Our Haptic Sensing Lab research interests lie in understanding sensing mechanisms in creatures (theory) and creating advanced haptic sensing techniques to give robots a better sense of touch (haptic sensors), and to give humans a better user experience (wearables).

• Fundamental Science: Theory in Haptic Superresolution

Thousands of mechanoreceptors under human skin, varying in depth and morphology, are densely packed with up to 200 per cm². How do they detect contacts just ~20 nanometers apart?

• Fundamental Science: Theory in Sensing Network

Matter, whether soft or rigid, typically comes in continuous forms that encode physical information alongside discrete measurements. How does this continuity in the physical network contribute to information gain in sensing?

• Nature-inspired: Neuromorphic Sensing

Creatures are power-efficient, environmentally resilient, diverse, and consistently defy the von Neumann architecture. How are haptic signals locally induced, merged/encoded in the transmission path, and decoded along the nerve system in the brain?

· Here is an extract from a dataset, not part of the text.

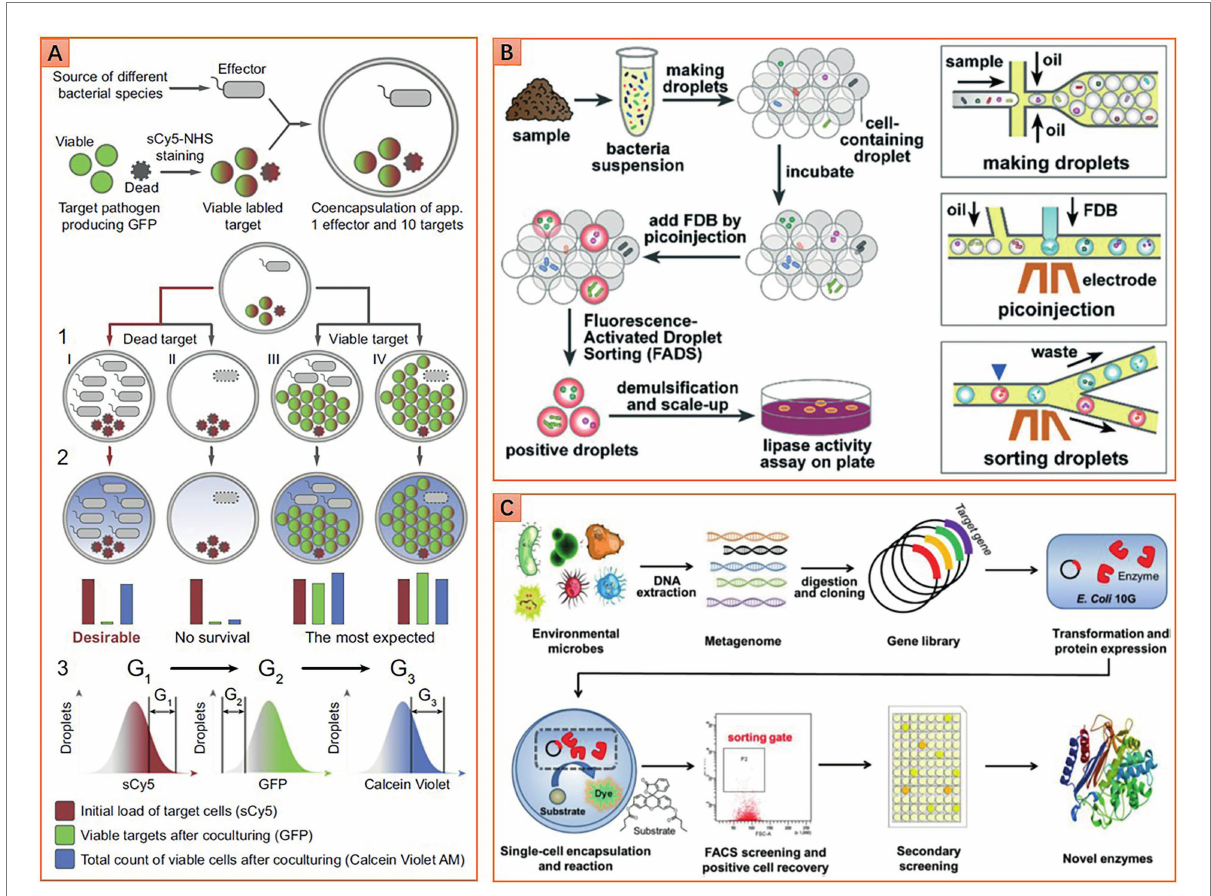
FIGURE 5 Diverse microfluidic approaches for phenotype screening and sorting. (A) Screening microbes with antimicrobial ability, double emulsion droplets are detected and sorted by flow cytometer (Reprinted from Terekhov et al., 2017 with the permission of National Academy of Sciences); (B) Screening lipolytic microorganisms based on fluorescence-activated droplet sorting (FADS) method (Reprinted from Qiao et al., 2018 with the permission of Royal Society of Chemistry); and (C) Screening esterase genes from the metagenomic library based on a flow cytometric droplet sorting method (Reprinted from Ma et al., 2021 with the permission of John Wiley and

• Nature-inspired: Biological Sensing Organs

Biological organs exhibit diverse morphologies tailored for specific tasks. Understanding their mechanisms, reverse-engineering them for investigation, and applying these findings in real-world applications are intriguing and rewarding.

• Applications in Robotics: Haptic Sensors and Dexterous Manipulation

Robots with embodied intelligence take various forms, integrating into human daily life. How can they perceive, exploit, and explore their bodies to achieve artificial general intelligence? Perhaps starting with self-awareness of their bodies could be an option.

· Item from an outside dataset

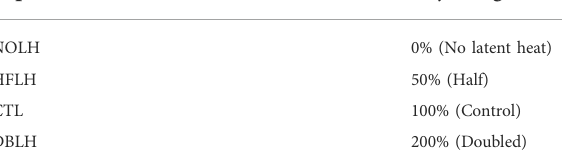
TABLE 1 Descriptions of the sensitivity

• Applications in Humans: Wearables and Large Motion Model

Humans take their body agility for granted, with numerous locomotion patterns and diverse behaviors. How could these be recorded, analyzed, and influenced (either encouraged or discouraged)?

• Science+Nature Exploration: Emerging Behaviors of Multi-agent Soft Robots

Existing creatures are predominantly soft or hybrid, with few exceptions for fully rigid forms. Why is body softness so important?

• Science+Nature Exploration: Live-cell Robots

There exists an inherent gap between current robotic platforms and biological paradigms. What can we learn from embodied live cells? How can we train them to possess special functionalities?

• Science+Nature Exploration: Generative AI Powered by Analog Signals.

A huge energy burn in training digital generative AI models threatens our academic, industrial, and living climate. Is the transitioning time from digital to analog paradigm coming?